An estoppel arises, the appellants argue, because the certificate of deposit was mailed to the claimant by the bank on August 26, 1931, but was not cashed by him before the bank closed. As previously indicated, the claimant was away on his vacation when the certificate of deposit arrived, and therefore, of course, was not able to take any action thereon until he returned. Nevertheless, the claimant, had he been in Chicago at the time the certificate of deposit arrived, would not have been duty bound to accept and cash the same. He had not ordered it, nor had he authorized it. Under those circumstances, he was not required to become a depositor in a bank against his will. In any event, no prejudice is shown because the claimant did not cash the certificate of deposit. Had he cashed it, the money would be withdrawn from the bank and the receiver would not now have possession of it. When it is removed at this time from the receiver's possession, that official will be in the same position, so far as the bank's funds are concerned, as he would have been in had the certificate of deposit been cashed before the bank closed. There is no estoppel against the claimant under these circumstances.
An argument is made by the appellants, however, on the question of ratification. Even if there is no estoppel, the appellants contend that there was a ratification on claimant's part, and because of that ratification he now owns the certificate of deposit. This ratification is based upon the proposition that the claimant did not repudiate the certificate of deposit. To again repeat, it will be remembered that the claimant did not know anything about the certificate of deposit until after the bank closed. As before explained, this lack of knowledge came about because the claimant was away on a vacation until after the bank was closed. Following the closing *Page 240 
of the bank, the claimant did no affirmative act in ratification of the certificate of deposit.

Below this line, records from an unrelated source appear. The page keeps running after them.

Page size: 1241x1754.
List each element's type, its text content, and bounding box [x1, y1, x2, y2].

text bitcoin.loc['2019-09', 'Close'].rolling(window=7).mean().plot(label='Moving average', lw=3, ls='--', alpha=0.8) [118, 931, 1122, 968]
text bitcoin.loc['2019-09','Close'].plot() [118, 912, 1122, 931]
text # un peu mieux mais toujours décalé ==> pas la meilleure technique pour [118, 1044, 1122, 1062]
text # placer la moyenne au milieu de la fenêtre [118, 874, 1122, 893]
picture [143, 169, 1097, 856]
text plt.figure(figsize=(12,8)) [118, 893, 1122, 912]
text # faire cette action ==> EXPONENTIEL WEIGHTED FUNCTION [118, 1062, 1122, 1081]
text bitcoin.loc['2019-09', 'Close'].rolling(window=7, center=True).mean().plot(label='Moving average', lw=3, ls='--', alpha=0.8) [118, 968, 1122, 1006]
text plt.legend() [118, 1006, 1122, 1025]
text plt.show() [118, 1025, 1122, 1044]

On the other hand, as soon as possible, the claimant made his application for his trust property in the receivership proceedings and repudiated the certificate of deposit. Under all the circumstances, there is no basis upon which it could be held that the claimant ratified the certificate of deposit.
Wherefore, the judgment and decree of the district court is right, and the same must be, and hereby is, affirmed. — Affirmed.
ALBERT, C.J., and EVANS, CLAUSSEN, and DONEGAN, JJ., concur.